Armed with this valuable knowledge insurance providers may wish to consider targeting residents of postcodes BD3, M12, B10 and B12 with marketing literature saying something like:

Attention small time criminals! Want to make an honest motor of your ride? You could qualify for our special No Insurance Bonus when you take out a policy with [insert company name]. No questions asked. Cash up front only.

OK, it’s not the greatest marketing idea ever. But it’s certainly a cut above Legal Assistance Direct who proudly differentiate themselves from non-English speakers without any legal training – with the distinctly underwhelming boast: ‘Real lawyers who speak your language.’

July 19, 2010

Check your car insurance before heading off on a road trip warns Tesco Compare. Also: plan your route, get comfortable and take regular breaks.

Check your car insurance before travelling overseas this summer warns the Car Insurance Mega Store. Apparently things can go wrong when driving on ‘The Continent.’

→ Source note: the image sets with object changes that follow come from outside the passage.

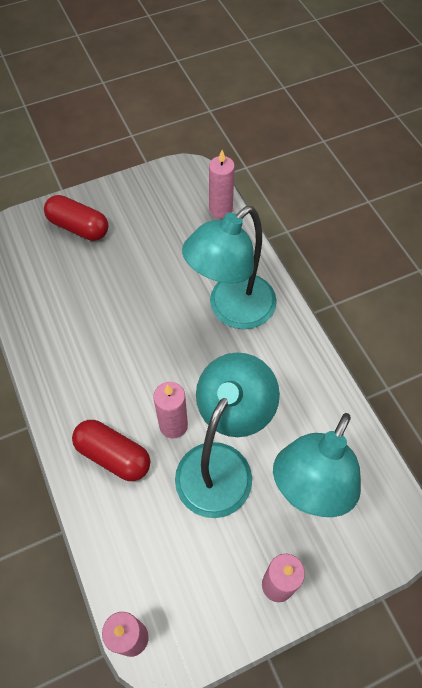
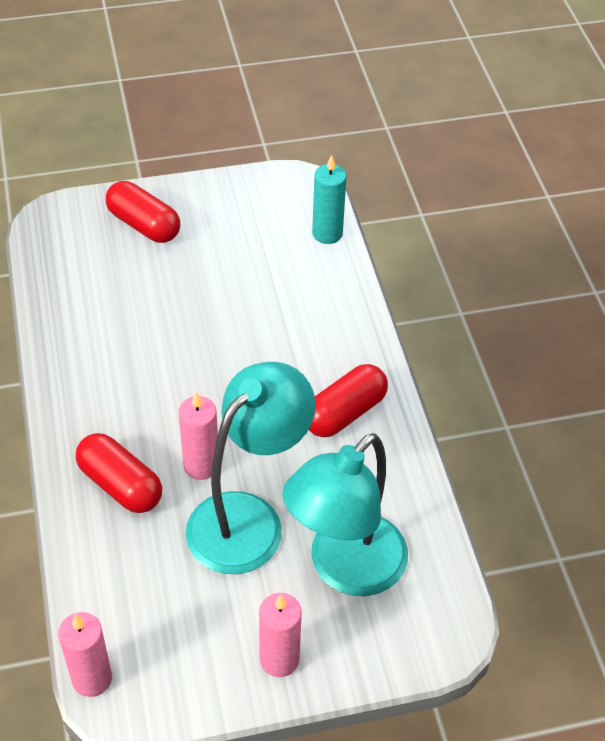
camera: 10 degrees right, 10 degrees down
turquoise lamp [182,206,277,329] -> none
pink candle [209,150,235,218] -> turquoise candle [312,155,347,244]
none -> red capsule [309,364,388,437]

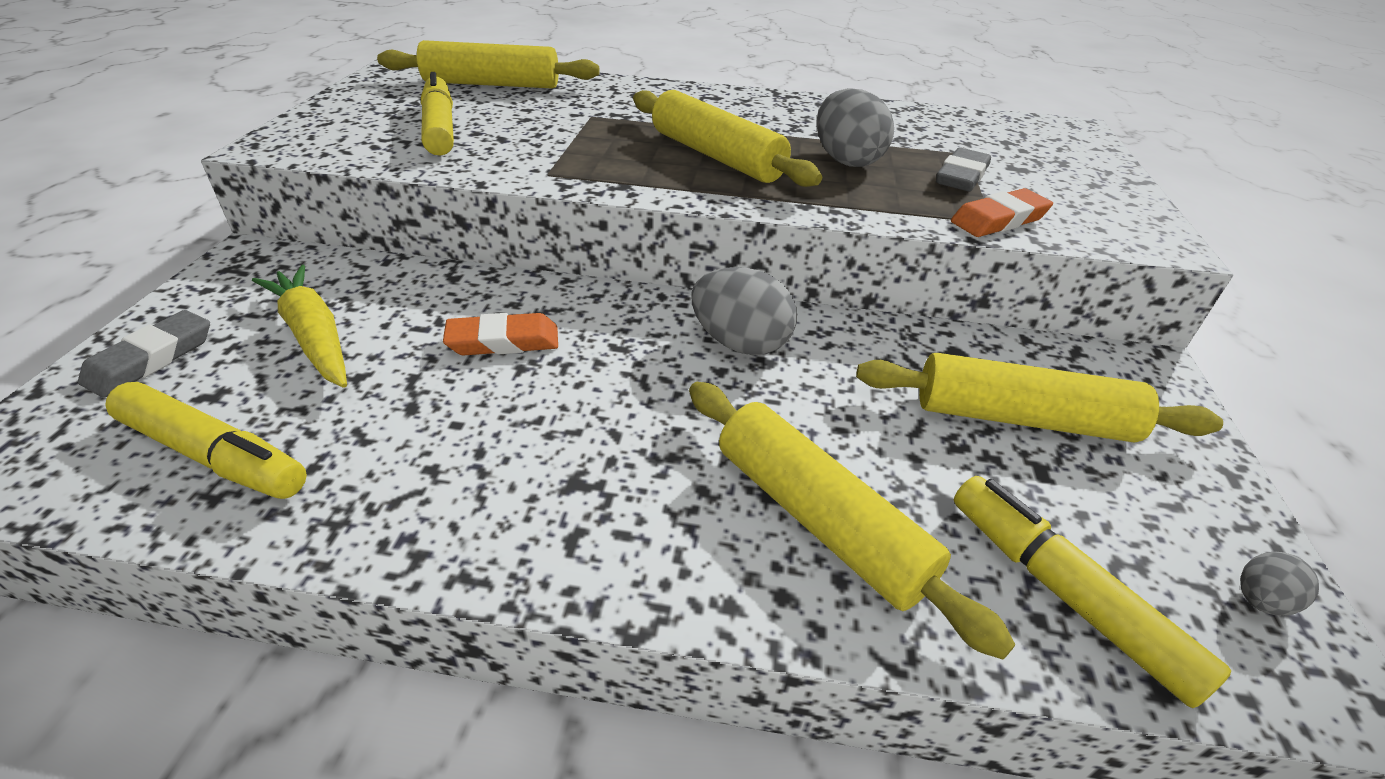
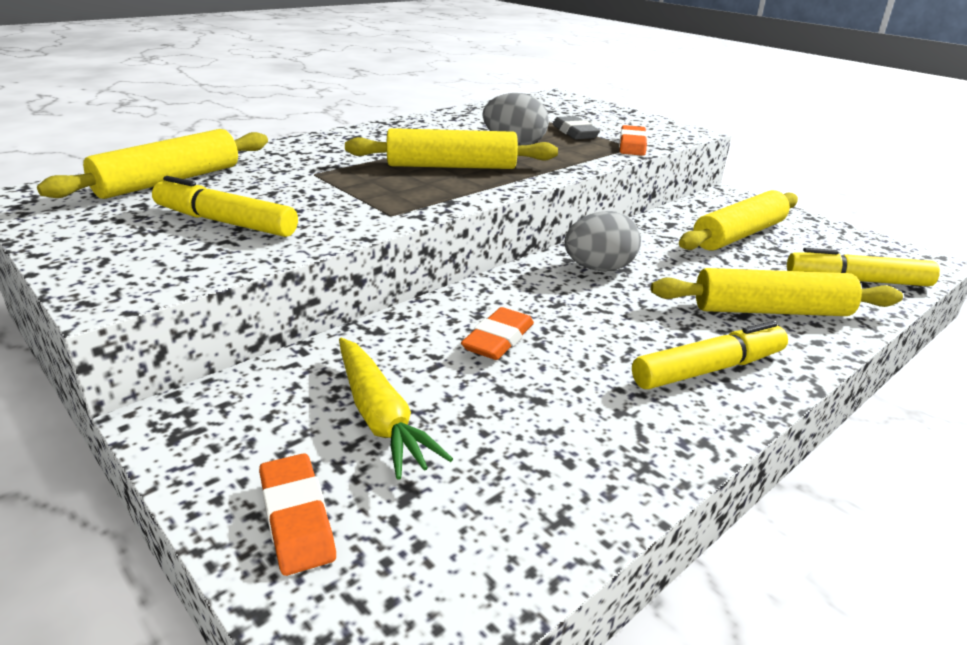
camera: 50 degrees left, 10 degrees down
grey eraser [78,310,210,398] -> orange eraser [259,453,336,576]
yellow marker [105,382,307,499] -> yellow marker moved to [632,321,788,389]
yellow carrot [252,265,347,388] -> yellow carrot turned 120 degrees counterclockwise [339,338,453,480]
grey egg [1240,551,1319,616] -> none

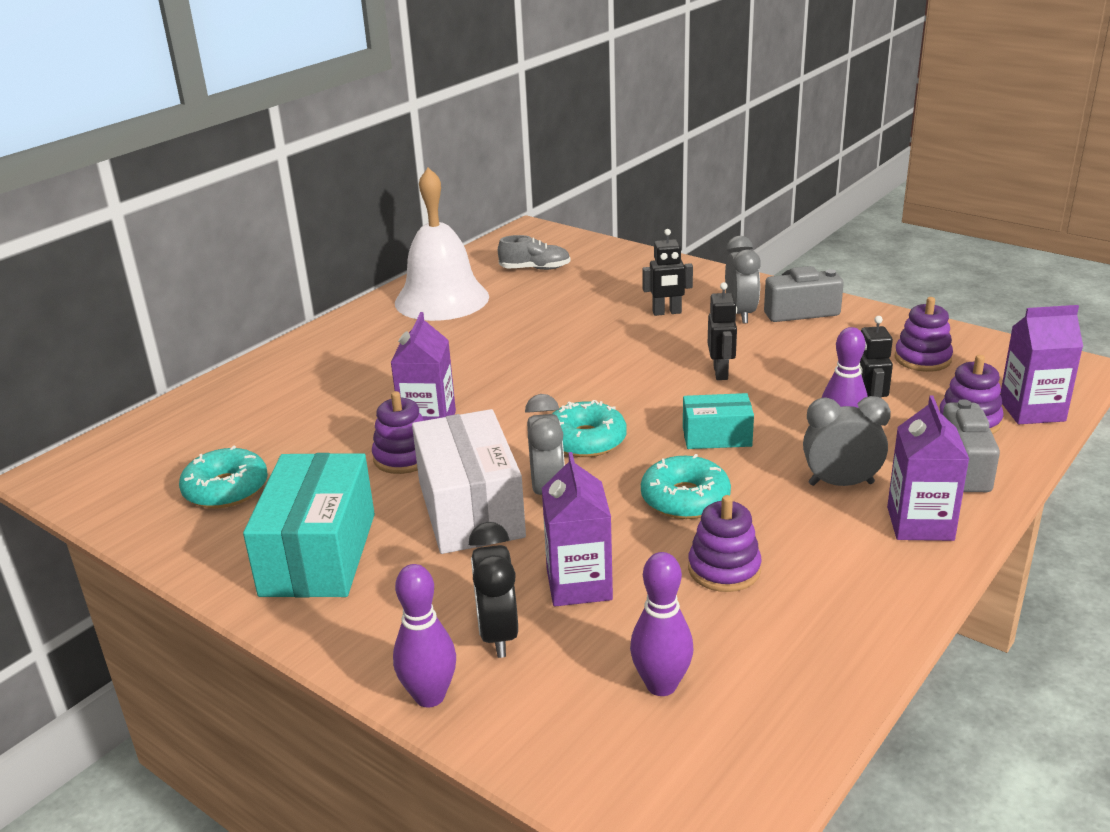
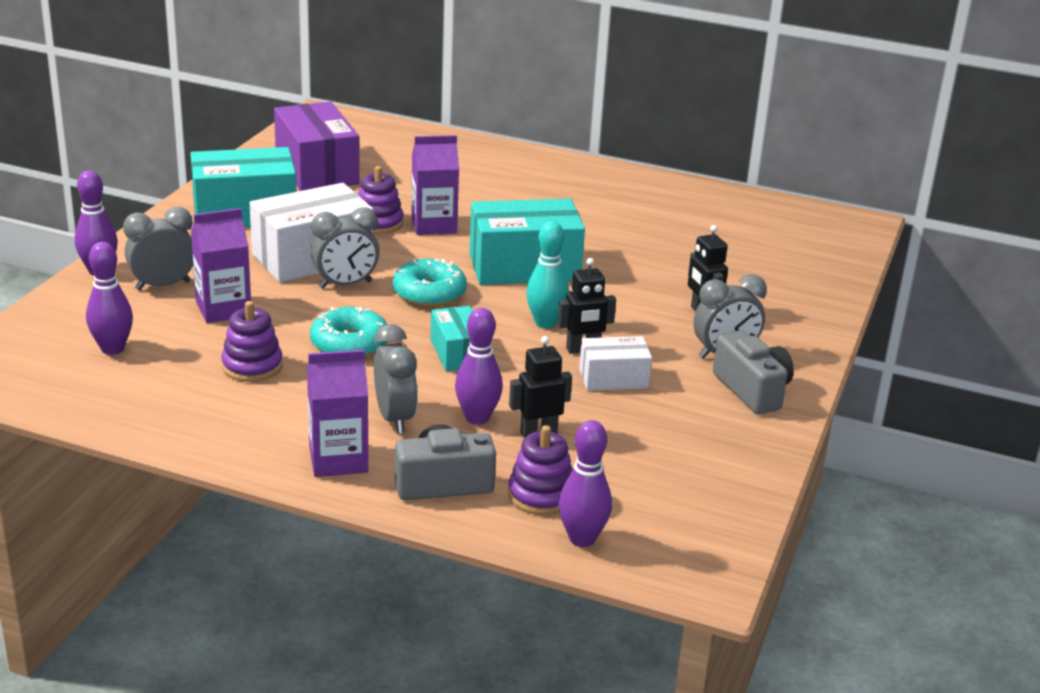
camera: 70 degrees right, 0 degrees up
turquoise donut [179,445,268,508] -> purple box [274,102,359,191]
white bell [395,167,489,321] -> none
black clock [469,522,518,658] -> grey clock [123,207,193,290]
grey shoe [498,235,571,270] -> none
purple stacking toy [895,297,953,372] -> none
purple carton [1000,305,1083,424] -> purple bowling pin [559,420,612,547]
none -> turquoise box [469,199,585,285]
none -> turquoise bowling pin [526,221,569,329]
none -> white box [579,336,652,391]

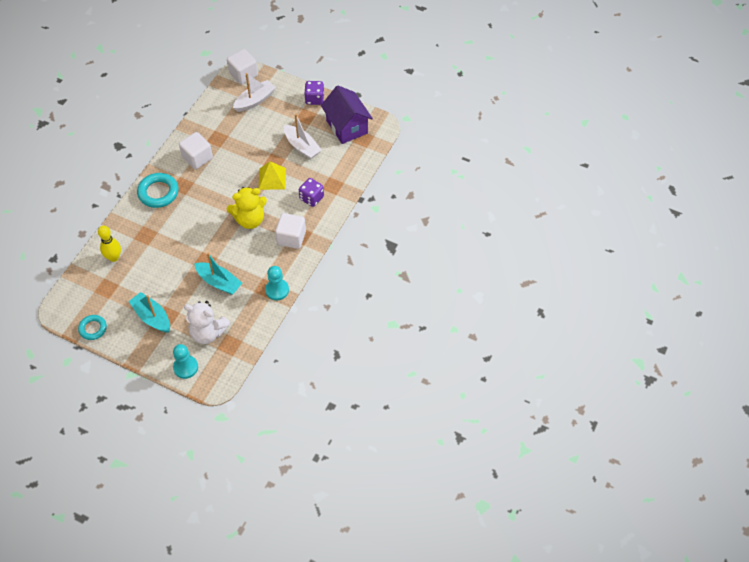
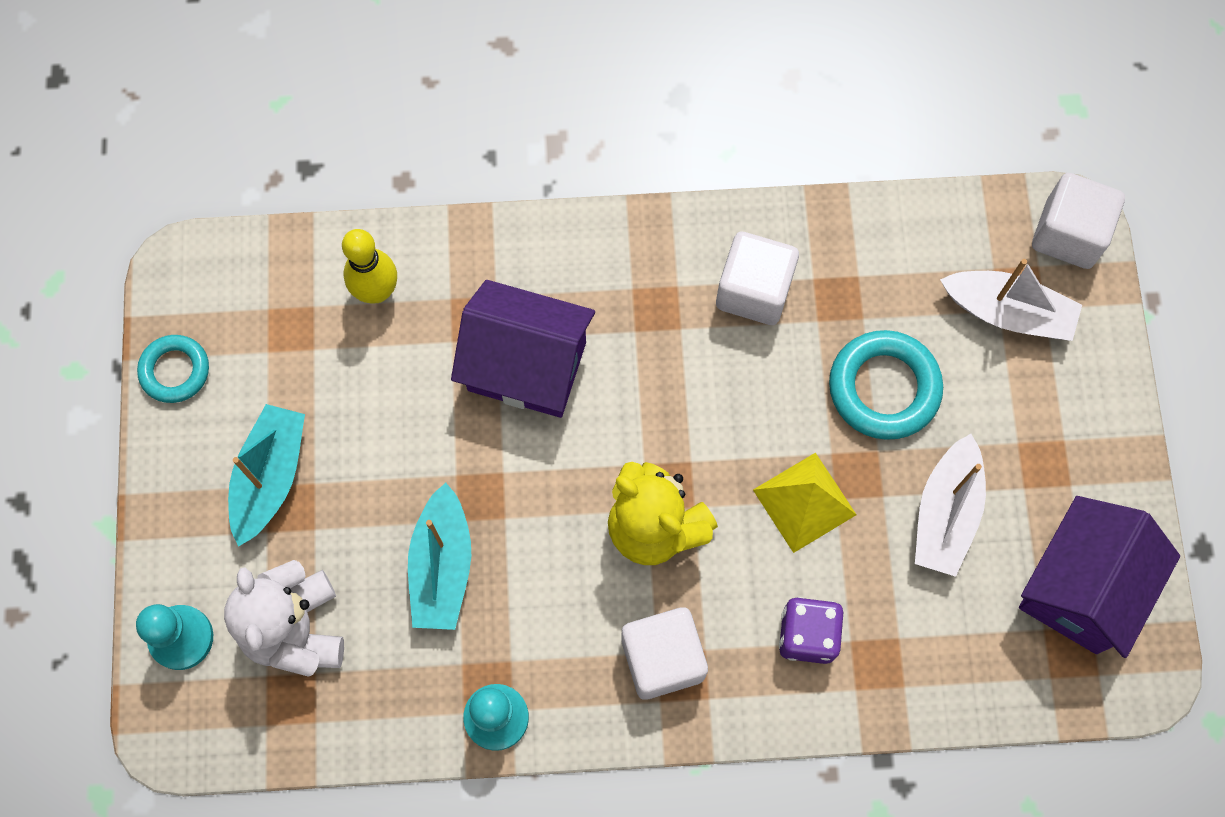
camera: 60 degrees right, 15 degrees up
turquoise ring [137,173,179,208] -> turquoise ring moved to [829,330,943,440]
purple dice [304,81,324,105] -> none
none -> purple house [451,280,595,418]

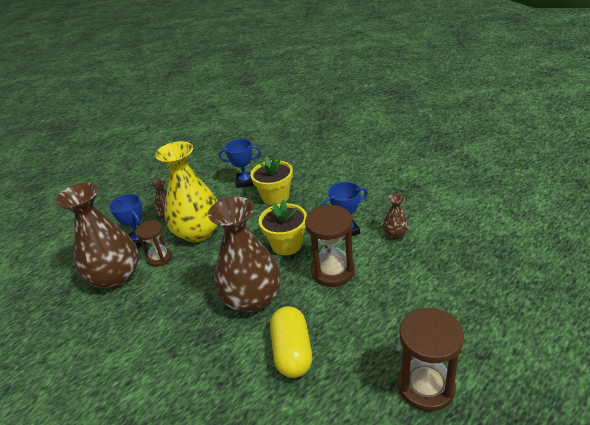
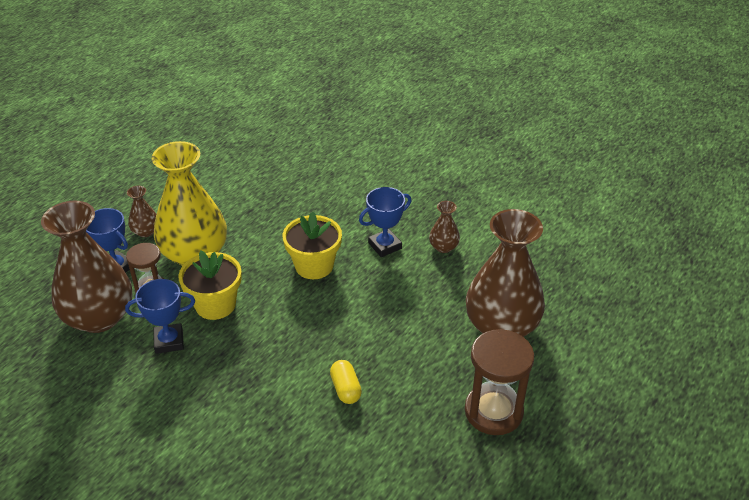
camera: 15 degrees left, 5 degrees up
brown vase [208,197,281,313] -> brown vase moved to [466,209,545,337]
blue trophy [219,139,261,188] -> blue trophy moved to [125,279,195,354]
yellow flower pot [250,156,293,205] -> yellow flower pot moved to [178,250,242,320]
yellow capsule [270,306,312,378] -> yellow capsule [330,360,362,404], size x0.58
brown hourglass [305,205,355,287] -> none

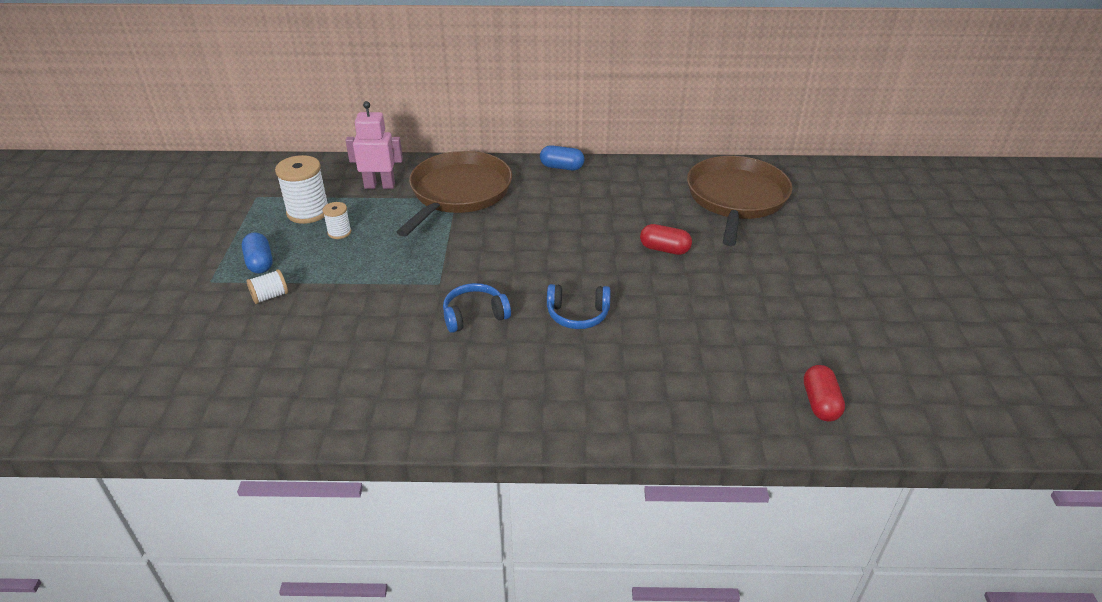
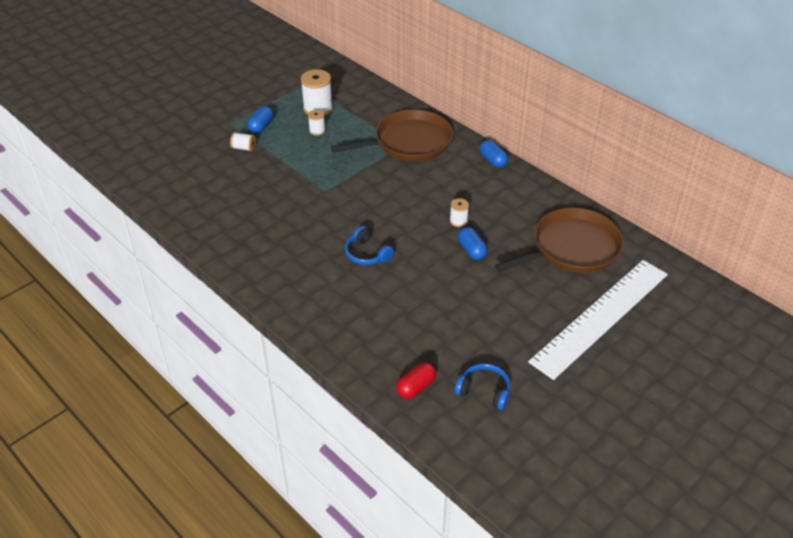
camera: 45 degrees right, 5 degrees up
pink robot [345,101,403,189] -> none
blue headphones [443,283,511,333] -> blue headphones moved to [455,363,511,410]
red capsule [640,224,692,255] -> blue capsule [458,227,488,260]
none -> white spool [450,198,469,227]
none -> white ruler [528,260,668,380]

Check your car insurance before heading off to one of this summer’s music festivals warns the Post Office this week (even though the good ones have mostly come and gone already).

Check your car insurance before borrowing a car warns, who recently uncovered ‘an alarming host of misconceptions about the cover your motor insurance gives you when driving someone else’s car.”

Check your car insurance before switching off your bedside light each night advises the National Insomnia Helpline.

Check your car insurance before scratching your arse warns Bankstone News.